Inside the castle walls

Today only the stone exterior survives, as the interior fell into disrepair
This is "the keep" - the safest place to avoid attack in a medieval town
The castle is one of Portugal's seven wonders, and the only one in the north ... this is the award to prove it.

View from atop the castle wall
And surrounding countryside
Starting our walk down the historical streets of Guimaraes
The "phone directory" in 1883 ... the number coincided with the number of times one had to ring the bell to alert danger (fire, theft, etc) in one of the listed places.
Rua de Santa Maria (Santa Maria Street)

The first street in Guimaraes, established in the 10th century
Fellow Canadian, Irv, plays king for a minute.
Santiago Square - the outline in the middle represents the chapel that once stood there.
Our final view of the city of Guimaraes

Arrival at Afros Winery - a bio-dynamic producer
Run by this man:  Vasco Croft (no relation to the Port House)
We see his tanks ... but it is not the focus of this tour.

It is his passion for bio-dynamics practices.
In the vineyard

This is his "bio-hut" or preparation hut where the magic and mystique of bio-dynamics happens.
This is where the potions and lotions are made and stored, so that someday the juices doth flow.

Speaking of flow ...
Meet the "flow form fountain" - the shapes the water flow through help to cleanse the water.
This is the natural rock formation with an organic Frankfurt can growing out of it ...
Inside a light snack of Brie and Figs ...
and this smoked fish concoction awaited us.
Irv worships at the Bio-Dynamic alter
Afros (Aphros) line up of wines ... take note of spelling on bottles
Vasco changed the spelling after some research in the US revealed to him that "Afros" "were a black persons' hairdo" - the new spelling represents the Greek spelling and represents the foam, in Greek mythology, from which Aphrodite was born..

Irv contemplates lunch
Ask and ye shall receive: melon soup with 2011 Loureiro
Red wine poached chestnuts and octopus wrapped with Sarano ham
served with Afros 2006 Reserva sparkling Vinhao (red grape)
This is the delicacy known as Patanegra, black pig, or literally translated as "Black Foot"
Paired with a 2011 and 2009 Aphros / Afros Vinhao (unoaked) - the 2009 showed much better with its toned down acidity and black cherry fruit. (*** 1/2)

Dessert was a delightful lemon mousse
Made from thee lemon trees located out in Vasco's backyard.

All prepared by this nameless woman (I am sure she has a name, but we were never told it)
A quick visit to the Viticultural Research Center for a tasting of  ...
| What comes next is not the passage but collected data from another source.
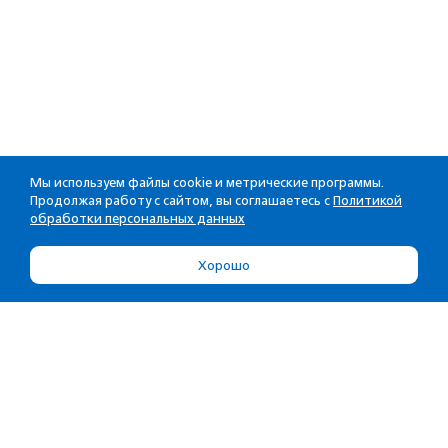
Мы используем файлы cookie и метрические программы.
Продолжая работу с сайтом, вы соглашаетесь с
Политикой
обработки персональных данных
Хорошо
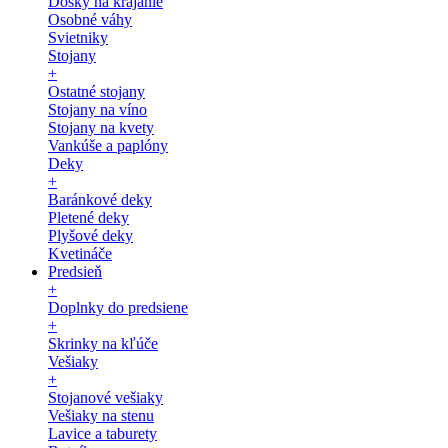
Dosky na krájanie
Osobné váhy
Svietniky
Stojany
+
Ostatné stojany
Stojany na víno
Stojany na kvety
Vankúše a paplóny
Deky
+
Baránkové deky
Pletené deky
Plyšové deky
Kvetináče
Predsieň
+
Doplnky do predsiene
+
Skrinky na kľúče
Vešiaky
+
Stojanové vešiaky
Vešiaky na stenu
Lavice a taburety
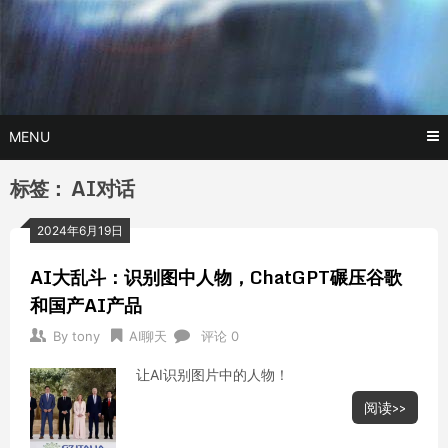
Skip
玩转AI黑科技,AI换脸，AI绘画，AI聊天….
托尼不是
to
content
塔克
MENU
标签：
AI对话
2024年6月19日
AI大乱斗：识别图中人物，ChatGPT碾压谷歌
和国产AI产品
By
tony
AI聊天
评论 0
让AI识别图片中的人物！
阅读>>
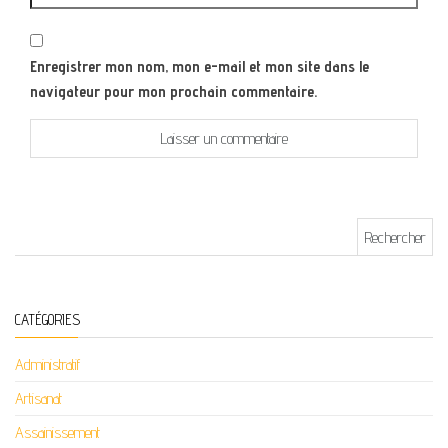
Enregistrer mon nom, mon e-mail et mon site dans le
navigateur pour mon prochain commentaire.
Rechercher :
CATÉGORIES
Administratif
Artisanat
Assainissement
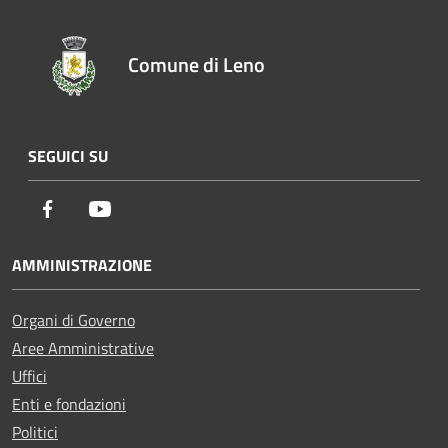
Comune di Leno
SEGUICI SU
Facebook
Youtube
AMMINISTRAZIONE
Organi di Governo
Aree Amministrative
Uffici
Enti e fondazioni
Politici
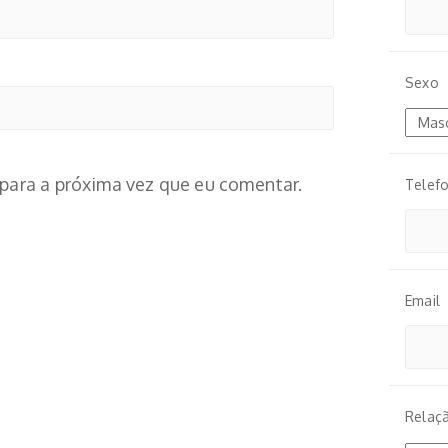
Sexo
para a próxima vez que eu comentar.
Telef
Email
Relaç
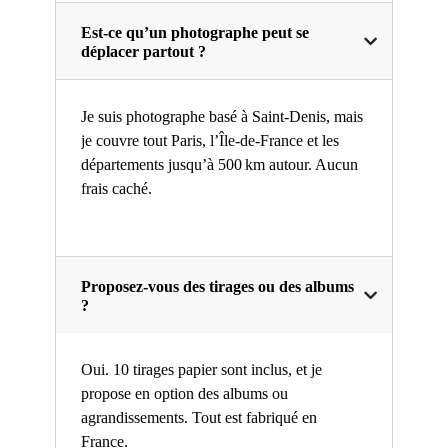
Est-ce qu’un photographe peut se
déplacer partout ?
Je suis photographe basé à Saint-Denis, mais
je couvre tout Paris, l’Île-de-France et les
départements jusqu’à 500 km autour. Aucun
frais caché.
Proposez-vous des tirages ou des albums
?
Oui. 10 tirages papier sont inclus, et je
propose en option des albums ou
agrandissements. Tout est fabriqué en
France.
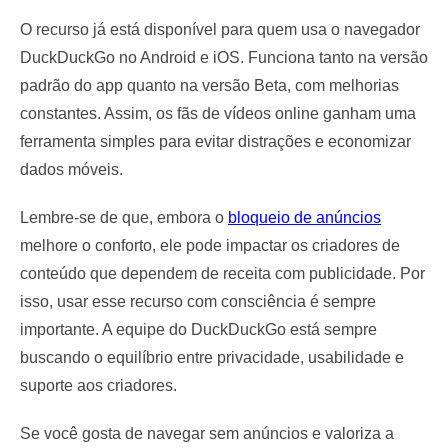
O recurso já está disponível para quem usa o navegador
DuckDuckGo no Android e iOS. Funciona tanto na versão
padrão do app quanto na versão Beta, com melhorias
constantes. Assim, os fãs de vídeos online ganham uma
ferramenta simples para evitar distrações e economizar
dados móveis.
Lembre-se de que, embora o
bloqueio de anúncios
melhore o conforto, ele pode impactar os criadores de
conteúdo que dependem de receita com publicidade. Por
isso, usar esse recurso com consciência é sempre
importante. A equipe do DuckDuckGo está sempre
buscando o equilíbrio entre privacidade, usabilidade e
suporte aos criadores.
Se você gosta de navegar sem anúncios e valoriza a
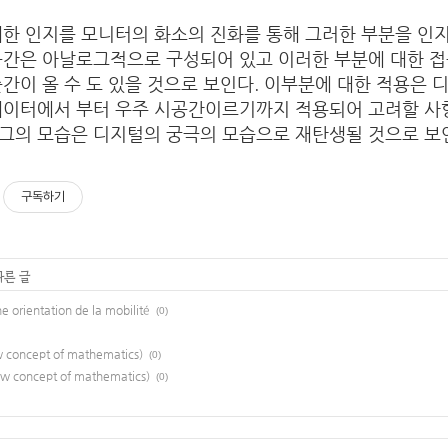
한 인지를 모니터의 화소의 진화를 통해 그러한 부분을 인지
공간은 아날로그적으로 구성되어 있고 이러한 부분에 대한 접
간이 올 수 도 있을 것으로 보인다. 이부분에 대한 적용은 
데이터에서 부터 우주 시공간이르기까지 적용되어 고려할 사
그의 모습은 디지털의 궁극의 모습으로 재탄생될 것으로 
구독하기
다른 글
e orientation de la mobilité
(0)
w concept of mathematics)
(0)
w concept of mathematics)
(0)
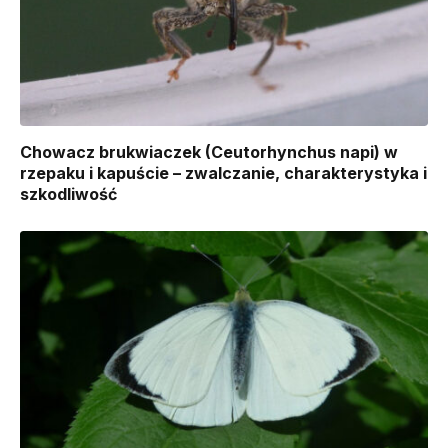
Chowacz brukwiaczek (Ceutorhynchus napi) w
rzepaku i kapuście – zwalczanie, charakterystyka i
szkodliwość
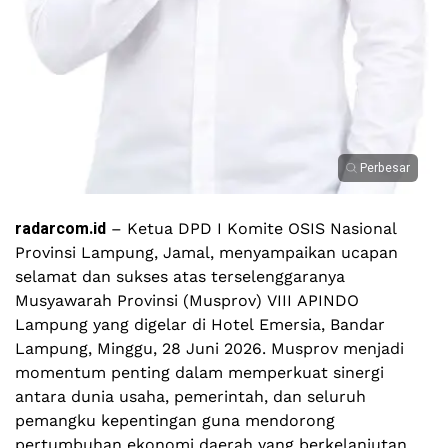
Perbesar
radarcom.id
– Ketua DPD I Komite OSIS Nasional
Provinsi Lampung, Jamal, menyampaikan ucapan
selamat dan sukses atas terselenggaranya
Musyawarah Provinsi (Musprov) VIII APINDO
Lampung yang digelar di Hotel Emersia, Bandar
Lampung, Minggu, 28 Juni 2026. Musprov menjadi
momentum penting dalam memperkuat sinergi
antara dunia usaha, pemerintah, dan seluruh
pemangku kepentingan guna mendorong
pertumbuhan ekonomi daerah yang berkelanjutan.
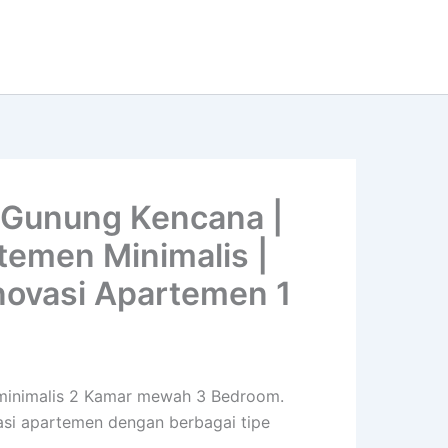
 Gunung Kencana |
temen Minimalis |
novasi Apartemen 1
h minimalis 2 Kamar mewah 3 Bedroom.
vasi apartemen dengan berbagai tipe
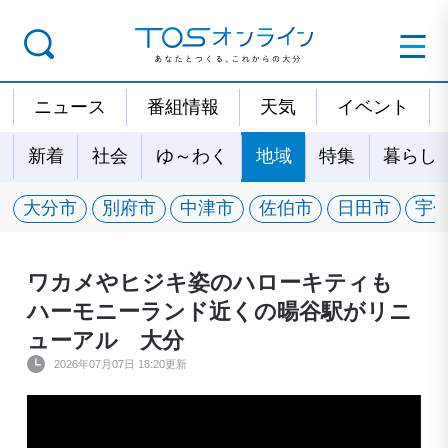
ニュース
番組情報
天気
イベント
新着
社会
ゆ～わく
地域
特集
暮らし
大分市
別府市
中津市
佐伯市
日田市
宇
ワカメやヒジキ姿のハローキティも
ハーモニーランド近くの暘谷駅がリニ
ューアル 大分
2026年07月07日 18:20更新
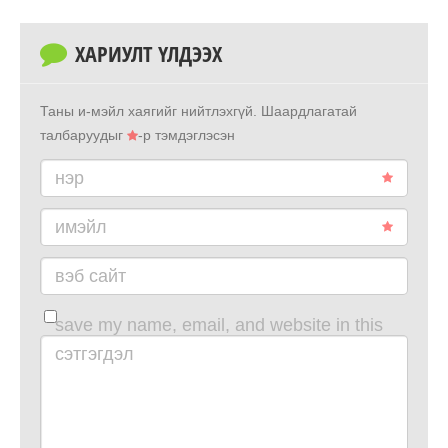
ХАРИУЛТ ҮЛДЭЭХ
Таны и-мэйл хаягийг нийтлэхгүй.
Шаардлагатай
талбаруудыг
-р тэмдэглэсэн
нэр
имэйл
вэб сайт
save my name, email, and website in this
browser for the next time i comment.
сэтгэгдэл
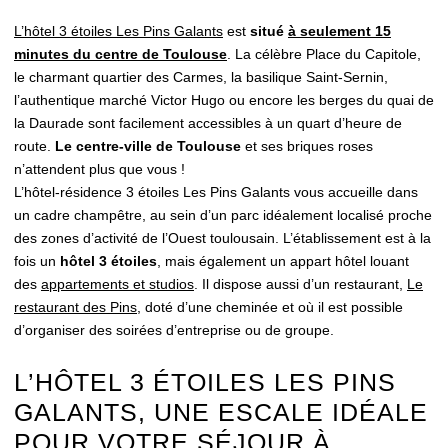
L’hôtel 3 étoiles Les Pins Galants
est
situé
à seulement 15
minutes du centre de Toulouse
. La célèbre Place du Capitole,
le charmant quartier des Carmes, la basilique Saint-Sernin,
l’authentique marché Victor Hugo ou encore les berges du quai de
la Daurade sont facilement accessibles à un quart d’heure de
route.
Le centre-ville de Toulouse
et ses briques roses
n’attendent plus que vous !
L’hôtel-résidence 3 étoiles Les Pins Galants vous accueille dans
un cadre champêtre, au sein d’un parc idéalement localisé proche
des zones d’activité de l’Ouest toulousain. L’établissement est à la
fois un
hôtel 3 étoiles
, mais également un appart hôtel louant
des
appartements et studios
. Il dispose aussi d’un restaurant,
Le
restaurant des Pins
, doté d’une cheminée et où il est possible
d’organiser des soirées d’entreprise ou de groupe.
L’HÔTEL 3 ÉTOILES LES PINS
GALANTS, UNE ESCALE IDÉALE
POUR VOTRE SÉJOUR À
Five award winning wines as the best of Vinho Verde, selected at the "Melhores Verdes" awards
This was the well deserved #1 wine: Quinta de Gomariz 2011 Loureiro Colheita Seleccionale ... very Sauvignon Blanc in its aromas with lime and grassy notes, all the way through. (*** 1/2+)
Our final stop was to the city of Ponte de Lima

Two dogs watch us arrive (one more than the other)
While a cat eyes us up as we walk by

The histroical Pringles and Blue Diamond nut dispensers in town... a hive of activity.
The City Hall
Sheila decides she ain't taking anymore bull

We walk the tree lined streets to the hotel - InLima
After a quick layover we find ourselves at Restaurante Acude for dinner

in a vary casual setting over-looking the river
Hosted by the co-op de Ponte de Lima
Dinner is a fish fiesta: traditional salted cod balls

And the seafood platter with four kinds of fish
Tomorrow we are off to the Moncao and Melgaco sub-region of Vinho Verde where some of the best producers and best wines are made ... we shall see.  For now I wish you a good night from Portugal.